Expect deeper hooks into the long-form catalog: quick add-to-queue actions, “watch from this moment” deep links, and seamless handoffs to the TV app. For tentpoles like Wednesday or Squid Game, Netflix can seed a clip with context cards, making trailers feel native to a feed instead of intrusive pre-roll. The same feed format opens a path for promoting live specials or limited event windows without redesigning the whole homepage every time.
Video podcasts become a discovery engine on Netflix
Netflix is leaning into video podcasts to increase touchpoints between seasons and film launches. Original shows hosted by high-visibility personalities, alongside licensed libraries via partners like Spotify and iHeartMedia, give the service a steady stream of lightweight content that fits the vertical feed paradigm.
YouTube remains the default home for video podcasts, but Netflix brings a different funnel: clips can route viewers directly into related series, documentary extras, or behind-the-scenes reels. Compared with scripted production, podcasts are faster and cheaper to scale, providing a cost-effective way to keep franchises alive in the off-cycle and to test new talent with real-time engagement signals.

What will likely change in the Netflix mobile app experience
The refreshed app is expected to foreground a personalized vertical rail on the home screen, with swipes revealing clips, quick polls, and moments primed for instant play. Navigation should simplify around a few high-intent actions: resume, discover, and add to list. Anticipate smarter “Continue Watching” that bubbles up the next best entry point rather than only the next episode, plus richer context like runtime chips and cast highlights inside the feed.
On the technical side, Netflix can prefetch short clips to guarantee instant playback, a lesson borrowed from social apps where micro-delays kill session momentum. The company will likely lean on its recommendation stack to balance novelty with familiarity—mixing clips from new releases, localized hits, and evergreen comfort shows to sustain daily streaks without fatiguing viewers.
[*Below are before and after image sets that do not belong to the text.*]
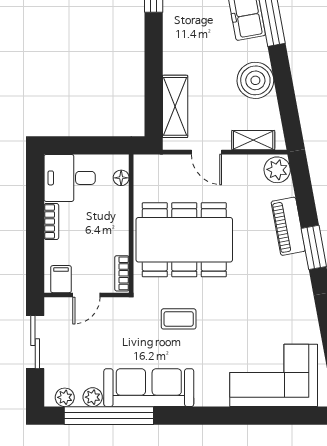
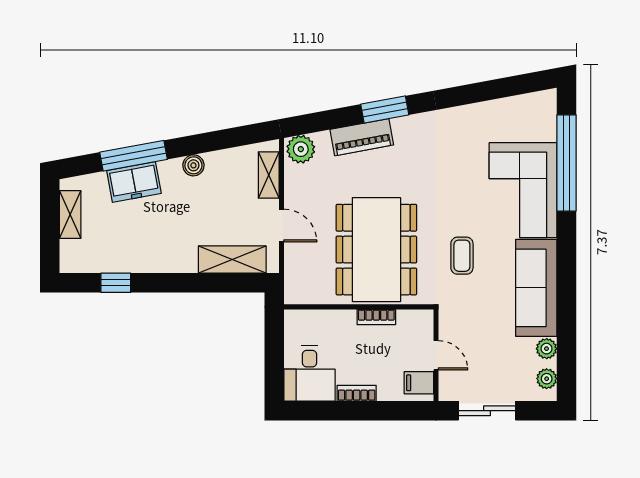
boiler: (255, 80) -> (193, 165), width x0.54, depth x0.54
door: (206, 152) -> (282, 226), hinge flipped
floor lamp: (121, 178) -> (309, 318), removed
bookcase: (122, 273) -> (376, 317), moved
corner sofa: (274, 375) -> (523, 190), moved
window: (109, 416) -> (566, 163), moved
The competitive stakes in the streaming and social battle
Time is the scarce resource. eMarketer has estimated that U.S. TikTok users spend close to an hour per day in-app, and YouTube’s daily time rivals that. For Netflix to win more of those minutes, it must create habit loops that work in small bursts on phones and then escalate to big-screen viewing. The company’s advantages—global distribution, household-level profiles, and premium IP—are meaningful, but social platforms still dominate the creator ecosystem and network effects around sharing.
If Netflix can prove that a vertical clip can reliably convert into a 30-minute stream or a full movie night, it strengthens both its ad product and its subscriber value proposition. Frequency begets measurement: higher session counts improve attribution for promotions, refine personalization, and let Netflix sell campaigns on reach and lift, not just on raw hours.
What to watch next as Netflix rolls out the redesign
The rollout is slated for later in the year with iterative updates, so watch for signals beyond top-line viewing: daily active users, sessions per user, conversion rates from clip to play, and how often mobile discovery hands off to TV. Also watch the cadence of video podcast releases and whether Netflix opens tools for creators to supply vertical-friendly assets at scale.
The strategy is clear: meet users where their thumbs already are, then give them the shortest possible path to a great story. If the redesign succeeds, Netflix won’t just look more social—it will feel more habitual.